Intelligent computing infrastructure for nodal/saddle stagnation point slip flow of an aqueous convectional magnesium oxide–gold hybrid nanofluid with viscous dissipation

Abstract

ABSTRACT Using the power of numerical computation through Levenberg Marquardt backpropagation ( LMB ), the fluidic issue in the present study has features of heat transfer by convection in the hybrid nanofluid suspension of magnesium oxide and gold nanoparticles. The influence of slip effects on boundary layer flow with viscous dissipation at the nodal/saddle stagnation point is examined using a mathematical model. The current study considers water to be the base fluid, MgO and Au as nanoparticles, and the circular cylinder to be the medium’s surface. Non-linear partial differential equations are converted into ordinary differential equations via similarity transformations. The dataset for Levenberg Marquardt backpropagation is generated in Mathematica software using an explicit RK-4 approach by varying different parameters such as the slip parameter ( λ ), convective parameter ( Bi ), Eckert number ( E c ∗ ) and volume fraction ( ϕ 2 ), Bi with Ec.

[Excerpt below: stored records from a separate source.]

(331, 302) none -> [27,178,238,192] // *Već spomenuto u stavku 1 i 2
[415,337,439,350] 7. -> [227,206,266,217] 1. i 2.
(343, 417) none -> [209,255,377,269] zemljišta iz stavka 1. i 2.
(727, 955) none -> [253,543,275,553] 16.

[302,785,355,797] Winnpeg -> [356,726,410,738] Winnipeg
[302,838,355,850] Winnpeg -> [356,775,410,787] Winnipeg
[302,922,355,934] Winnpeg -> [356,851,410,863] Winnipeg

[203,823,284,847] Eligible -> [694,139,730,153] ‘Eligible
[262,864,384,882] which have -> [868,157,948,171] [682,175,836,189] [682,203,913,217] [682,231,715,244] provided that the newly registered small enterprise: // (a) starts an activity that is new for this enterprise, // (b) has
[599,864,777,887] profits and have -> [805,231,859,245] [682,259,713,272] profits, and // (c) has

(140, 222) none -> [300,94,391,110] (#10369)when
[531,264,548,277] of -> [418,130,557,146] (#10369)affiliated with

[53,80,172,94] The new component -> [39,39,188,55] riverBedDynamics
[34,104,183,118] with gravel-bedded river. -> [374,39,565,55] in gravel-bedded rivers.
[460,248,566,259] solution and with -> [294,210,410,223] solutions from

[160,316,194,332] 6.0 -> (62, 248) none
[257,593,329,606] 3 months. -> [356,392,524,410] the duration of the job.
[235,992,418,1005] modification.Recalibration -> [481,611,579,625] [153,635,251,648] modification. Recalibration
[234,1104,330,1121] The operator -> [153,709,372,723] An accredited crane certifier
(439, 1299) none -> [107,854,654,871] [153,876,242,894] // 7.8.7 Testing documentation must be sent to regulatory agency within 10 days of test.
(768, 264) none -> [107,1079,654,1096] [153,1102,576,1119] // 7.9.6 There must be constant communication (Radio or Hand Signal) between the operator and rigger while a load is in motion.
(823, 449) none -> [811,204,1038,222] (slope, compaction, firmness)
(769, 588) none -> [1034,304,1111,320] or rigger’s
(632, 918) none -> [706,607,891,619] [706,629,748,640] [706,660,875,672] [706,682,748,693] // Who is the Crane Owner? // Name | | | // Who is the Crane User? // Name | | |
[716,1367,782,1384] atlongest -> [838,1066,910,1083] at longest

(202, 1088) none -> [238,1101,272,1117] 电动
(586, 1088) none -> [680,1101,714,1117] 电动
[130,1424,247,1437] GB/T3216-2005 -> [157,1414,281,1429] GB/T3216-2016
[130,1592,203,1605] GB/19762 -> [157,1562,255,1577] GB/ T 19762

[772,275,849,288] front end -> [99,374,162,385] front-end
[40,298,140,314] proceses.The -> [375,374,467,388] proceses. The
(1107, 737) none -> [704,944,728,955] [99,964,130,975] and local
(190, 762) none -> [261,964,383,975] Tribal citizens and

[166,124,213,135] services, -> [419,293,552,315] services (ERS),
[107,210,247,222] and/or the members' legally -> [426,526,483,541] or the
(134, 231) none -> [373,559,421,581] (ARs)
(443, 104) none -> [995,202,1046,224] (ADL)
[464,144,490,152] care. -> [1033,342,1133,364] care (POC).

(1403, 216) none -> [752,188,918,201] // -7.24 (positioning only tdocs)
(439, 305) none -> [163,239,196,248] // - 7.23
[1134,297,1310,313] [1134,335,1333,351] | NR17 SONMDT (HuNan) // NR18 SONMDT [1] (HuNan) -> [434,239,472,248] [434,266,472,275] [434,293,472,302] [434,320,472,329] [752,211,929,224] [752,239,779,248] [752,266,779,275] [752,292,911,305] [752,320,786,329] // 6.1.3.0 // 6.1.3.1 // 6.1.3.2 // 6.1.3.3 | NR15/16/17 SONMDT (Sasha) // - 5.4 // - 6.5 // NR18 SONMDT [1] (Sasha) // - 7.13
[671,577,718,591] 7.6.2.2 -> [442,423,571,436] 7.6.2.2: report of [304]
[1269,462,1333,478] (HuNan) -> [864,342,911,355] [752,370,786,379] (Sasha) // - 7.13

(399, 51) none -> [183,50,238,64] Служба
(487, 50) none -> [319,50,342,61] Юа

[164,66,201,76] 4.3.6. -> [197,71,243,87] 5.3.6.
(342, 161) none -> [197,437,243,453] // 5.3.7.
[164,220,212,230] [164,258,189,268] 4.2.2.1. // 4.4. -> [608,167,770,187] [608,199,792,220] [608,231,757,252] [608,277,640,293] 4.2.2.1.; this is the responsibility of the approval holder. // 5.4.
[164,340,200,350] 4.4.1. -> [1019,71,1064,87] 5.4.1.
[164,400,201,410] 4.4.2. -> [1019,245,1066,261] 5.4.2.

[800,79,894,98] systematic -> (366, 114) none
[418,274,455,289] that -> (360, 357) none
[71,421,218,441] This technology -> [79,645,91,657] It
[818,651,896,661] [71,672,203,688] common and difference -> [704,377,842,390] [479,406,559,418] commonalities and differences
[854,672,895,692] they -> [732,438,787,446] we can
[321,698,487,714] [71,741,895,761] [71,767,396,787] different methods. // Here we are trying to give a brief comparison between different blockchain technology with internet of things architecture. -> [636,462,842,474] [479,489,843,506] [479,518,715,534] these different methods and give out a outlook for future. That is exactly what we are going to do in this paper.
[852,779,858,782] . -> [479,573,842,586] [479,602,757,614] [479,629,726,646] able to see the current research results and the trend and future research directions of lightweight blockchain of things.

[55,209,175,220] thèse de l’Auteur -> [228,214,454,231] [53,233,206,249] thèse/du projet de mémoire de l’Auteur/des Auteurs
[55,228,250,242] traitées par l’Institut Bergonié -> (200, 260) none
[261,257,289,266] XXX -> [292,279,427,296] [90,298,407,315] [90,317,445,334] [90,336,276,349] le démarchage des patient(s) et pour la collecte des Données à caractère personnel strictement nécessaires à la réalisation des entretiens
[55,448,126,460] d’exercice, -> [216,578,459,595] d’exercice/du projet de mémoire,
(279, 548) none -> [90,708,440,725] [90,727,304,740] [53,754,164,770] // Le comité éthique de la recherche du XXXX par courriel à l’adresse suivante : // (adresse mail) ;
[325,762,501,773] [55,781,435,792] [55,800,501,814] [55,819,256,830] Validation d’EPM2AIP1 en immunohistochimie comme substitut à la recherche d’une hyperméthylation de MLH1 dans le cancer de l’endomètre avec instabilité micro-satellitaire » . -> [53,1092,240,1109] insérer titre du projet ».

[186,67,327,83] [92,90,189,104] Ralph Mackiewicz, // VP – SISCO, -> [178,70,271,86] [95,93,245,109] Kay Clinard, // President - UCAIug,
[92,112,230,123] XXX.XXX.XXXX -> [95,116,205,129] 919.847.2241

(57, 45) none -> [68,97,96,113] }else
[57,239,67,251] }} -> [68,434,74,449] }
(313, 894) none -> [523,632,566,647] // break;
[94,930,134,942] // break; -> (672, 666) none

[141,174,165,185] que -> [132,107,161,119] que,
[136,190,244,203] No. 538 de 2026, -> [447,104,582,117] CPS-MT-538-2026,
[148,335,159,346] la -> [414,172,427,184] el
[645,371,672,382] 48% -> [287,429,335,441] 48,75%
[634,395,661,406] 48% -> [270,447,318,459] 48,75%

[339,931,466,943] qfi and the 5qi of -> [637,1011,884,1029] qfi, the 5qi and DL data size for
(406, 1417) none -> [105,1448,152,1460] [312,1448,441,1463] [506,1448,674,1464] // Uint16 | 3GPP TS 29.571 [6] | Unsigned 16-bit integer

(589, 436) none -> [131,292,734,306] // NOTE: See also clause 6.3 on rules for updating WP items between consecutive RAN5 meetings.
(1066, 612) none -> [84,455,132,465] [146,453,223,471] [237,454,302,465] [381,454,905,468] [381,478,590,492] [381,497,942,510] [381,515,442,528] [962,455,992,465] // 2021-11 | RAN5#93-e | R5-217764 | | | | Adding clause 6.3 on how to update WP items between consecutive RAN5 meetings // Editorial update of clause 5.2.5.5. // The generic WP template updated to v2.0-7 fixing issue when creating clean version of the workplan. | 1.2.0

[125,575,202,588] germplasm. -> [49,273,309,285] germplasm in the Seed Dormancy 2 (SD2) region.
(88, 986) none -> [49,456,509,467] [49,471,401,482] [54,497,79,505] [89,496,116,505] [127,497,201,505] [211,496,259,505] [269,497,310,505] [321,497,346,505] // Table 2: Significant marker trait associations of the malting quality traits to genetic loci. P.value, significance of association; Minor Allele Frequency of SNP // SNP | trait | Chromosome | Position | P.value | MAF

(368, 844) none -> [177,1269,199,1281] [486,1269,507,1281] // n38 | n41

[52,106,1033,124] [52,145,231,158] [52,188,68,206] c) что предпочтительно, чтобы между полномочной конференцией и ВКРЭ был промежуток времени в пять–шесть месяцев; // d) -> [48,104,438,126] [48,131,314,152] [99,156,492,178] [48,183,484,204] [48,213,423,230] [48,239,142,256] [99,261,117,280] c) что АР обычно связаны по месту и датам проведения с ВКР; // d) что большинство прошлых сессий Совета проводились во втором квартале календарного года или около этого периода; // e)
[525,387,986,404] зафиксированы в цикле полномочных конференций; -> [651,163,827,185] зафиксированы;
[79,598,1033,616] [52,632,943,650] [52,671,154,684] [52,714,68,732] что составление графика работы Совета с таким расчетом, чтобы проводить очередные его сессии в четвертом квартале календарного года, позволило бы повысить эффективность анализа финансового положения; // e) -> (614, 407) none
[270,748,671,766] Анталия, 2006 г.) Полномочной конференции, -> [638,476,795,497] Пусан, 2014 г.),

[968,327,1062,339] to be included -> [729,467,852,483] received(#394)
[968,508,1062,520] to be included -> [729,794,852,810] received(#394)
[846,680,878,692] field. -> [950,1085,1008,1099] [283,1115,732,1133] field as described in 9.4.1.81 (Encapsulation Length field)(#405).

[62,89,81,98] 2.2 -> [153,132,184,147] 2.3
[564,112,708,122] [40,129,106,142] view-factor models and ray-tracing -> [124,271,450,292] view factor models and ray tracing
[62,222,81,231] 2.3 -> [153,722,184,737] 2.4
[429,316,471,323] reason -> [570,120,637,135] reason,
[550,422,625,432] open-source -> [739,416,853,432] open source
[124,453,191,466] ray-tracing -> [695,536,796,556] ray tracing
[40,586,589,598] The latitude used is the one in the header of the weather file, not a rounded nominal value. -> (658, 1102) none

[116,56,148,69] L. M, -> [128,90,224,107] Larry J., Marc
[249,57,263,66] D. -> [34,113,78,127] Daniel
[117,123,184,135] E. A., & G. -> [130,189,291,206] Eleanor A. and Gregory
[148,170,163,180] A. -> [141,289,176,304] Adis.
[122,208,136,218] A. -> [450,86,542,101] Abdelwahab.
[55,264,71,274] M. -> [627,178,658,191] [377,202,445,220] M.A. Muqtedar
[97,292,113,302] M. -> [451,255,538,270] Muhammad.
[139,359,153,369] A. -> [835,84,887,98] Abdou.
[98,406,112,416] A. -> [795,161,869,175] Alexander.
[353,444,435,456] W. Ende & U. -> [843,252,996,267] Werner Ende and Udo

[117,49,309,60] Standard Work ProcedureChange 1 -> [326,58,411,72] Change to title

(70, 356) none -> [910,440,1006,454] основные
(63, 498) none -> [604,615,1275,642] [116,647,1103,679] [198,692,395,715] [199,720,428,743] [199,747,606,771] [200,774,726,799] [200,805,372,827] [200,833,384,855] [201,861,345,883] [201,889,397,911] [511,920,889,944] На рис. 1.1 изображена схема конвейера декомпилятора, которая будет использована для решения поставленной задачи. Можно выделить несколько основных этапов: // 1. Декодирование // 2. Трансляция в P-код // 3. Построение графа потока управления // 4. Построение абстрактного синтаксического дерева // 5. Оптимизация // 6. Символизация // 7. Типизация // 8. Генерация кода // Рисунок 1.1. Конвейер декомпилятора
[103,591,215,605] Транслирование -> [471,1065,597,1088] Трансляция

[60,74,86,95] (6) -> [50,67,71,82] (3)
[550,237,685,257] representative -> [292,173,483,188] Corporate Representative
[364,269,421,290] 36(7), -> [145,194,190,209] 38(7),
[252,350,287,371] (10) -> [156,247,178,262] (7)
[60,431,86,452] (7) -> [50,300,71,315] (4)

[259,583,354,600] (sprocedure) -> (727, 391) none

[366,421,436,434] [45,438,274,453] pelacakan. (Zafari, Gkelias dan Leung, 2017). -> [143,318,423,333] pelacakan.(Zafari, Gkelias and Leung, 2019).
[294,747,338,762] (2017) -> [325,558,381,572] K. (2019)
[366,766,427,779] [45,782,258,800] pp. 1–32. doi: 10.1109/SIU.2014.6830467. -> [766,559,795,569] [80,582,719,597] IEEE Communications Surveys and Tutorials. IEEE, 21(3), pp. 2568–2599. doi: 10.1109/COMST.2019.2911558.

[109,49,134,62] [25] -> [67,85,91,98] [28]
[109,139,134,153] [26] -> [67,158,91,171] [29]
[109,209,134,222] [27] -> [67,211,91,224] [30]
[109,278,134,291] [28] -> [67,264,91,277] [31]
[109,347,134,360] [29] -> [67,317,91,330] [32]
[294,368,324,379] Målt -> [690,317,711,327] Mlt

Validation, training, and testing are utilized for network modeling through the Levenberg-Marquardt backpropagation approach for various scenarios of the fluidic model. The result shows that the base fluid’s thermal behavior is quickly increased by the MgO − Au /water hybrid nanofluid. The reliability of the findings is evaluated using autocorrelation, regression, mean square error, absolute error, and error histogram analyses.